To-do item: Transcribe the records below without any changes, beginning with the line that contains "выгодно продвигать экологичный" and continuing through the last line of the records.

─── Records supplied

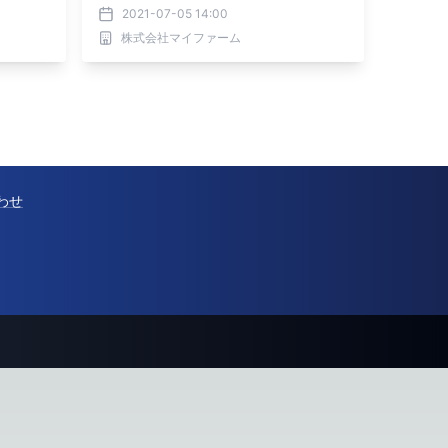
2021-07-05 14:00
株式会社マイファーム
わせ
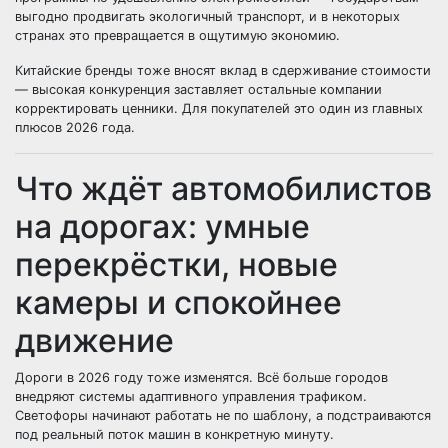
выгодно продвигать экологичный транспорт, и в некоторых
странах это превращается в ощутимую экономию.
Китайские бренды тоже вносят вклад в сдерживание стоимости
— высокая конкуренция заставляет остальные компании
корректировать ценники. Для покупателей это один из главных
плюсов 2026 года.
Что ждёт автомобилистов
на дорогах: умные
перекрёстки, новые
камеры и спокойнее
движение
Дороги в 2026 году тоже изменятся. Всё больше городов
внедряют системы адаптивного управления трафиком.
Светофоры начинают работать не по шаблону, а подстраиваются
под реальный поток машин в конкретную минуту.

──────

Exercise answer:
выгодно продвигать экологичный транспорт, и в некоторых
странах это превращается в ощутимую экономию.
Китайские бренды тоже вносят вклад в сдерживание стоимости
— высокая конкуренция заставляет остальные компании
корректировать ценники. Для покупателей это один из главных
плюсов 2026 года.
Что ждёт автомобилистов
на дорогах: умные
перекрёстки, новые
камеры и спокойнее
движение
Дороги в 2026 году тоже изменятся. Всё больше городов
внедряют системы адаптивного управления трафиком.
Светофоры начинают работать не по шаблону, а подстраиваются
под реальный поток машин в конкретную минуту.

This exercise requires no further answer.